I Keep Meaning To....

Well it's official, I suck at setting aside the time to get back into blogging again. Life just seems to get in the way. Call it lazy, call it other priorities, I'm not sure what to call it but I think it's because part of me didn't know where to start and jump back in, like in the back of my mind I somehow had to write about all the different things that have been going on in our life since the last time I wrote on my blog consistently 2.5 years ago. I've missed it. I miss having all the great records of the fun things we've done or places we've gone or just what life has had up it's sleeve. 

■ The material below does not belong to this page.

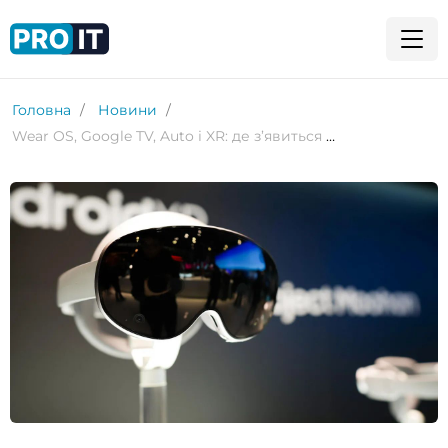
Головна
Новини
Wear OS, Google TV, Auto і XR: де з’явиться Gemini вже цього року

I know it's January and it's cliche but I'd love to say that my goal (I won't call it a resolution) is to focus on me, and try to at least attempt to start writing again and hopefully I will get back into the grove of it. Life has been busy, although I'd love to say it's been filled with all these super exciting things, while it's all good stuff, it's been much of the same, long days in the office, a long commute back and forth and spending the short weekends at the gym and catching up on errands. It seems that we spend so much of our days at work and there's such little time for ourselves, there just aren't enough hours in the day.

Sometimes I think I don't want to write because I want something to focus on rather than a hodge-podge or something more professional than just random musings or updates but I know that's not my goal. I love having writing as my creative outlet. I've loved to write since I was a little girl, it's amazing to think about the things that stick with you most throughout life. I can remember writing letters to pen pals, having all these journals and diaries growing up or even writing my own stories.

I know my goal when  I started my blog the first time was to focus on my experience of getting married and planning a wedding. I do certainly hope that maybe the focus of this blog will be the experience of being pregnant and starting a family. I would love to document that experience along the way. For now though I'll have to settle for having a creative outlet of my own to hold myself accountable of keeping better track of our lives, after all they go by so quickly.

Before I end my random musings for the night, I was stuck by an article I came across recently on the 10 things successful people do at night before bed. One of them was to "write down accomplishments for the day." The article went on to state:
What have you accomplished during the day? Some people will say none because they don’t think they are productive on the day. When you feel grateful that you have proper lunch, proper dinner and able to get home safely and able to spend great moments with your family, you will feel deep joy within. On the other hand, if you don’t feel thankful for all that you have, you will feel stressed, pressured and insufficient. You will have the feeling of “not enough” even if you already have everything. 
Therefore, write down at least three to five things that you appreciated and have accomplished during the day every night when you plan for the next day. Write down big and small successes you have done. Even if it is just a phone call, five minutes reading, etc. Write them down and practice the habit of appreciation.
With that context in mind I'll end my post for the evening with the three things I'm grateful right now, 1, is for finally sitting down at the computer and writing this post; 2, is for my handsome little pup who's keeping me company right now as I write this; 3, I am glad that I accomplished cleaning up the dishes and straightening up the house at a reasonable hour tonight and enjoy the peacefulness of the winter and the first snowflakes of the season.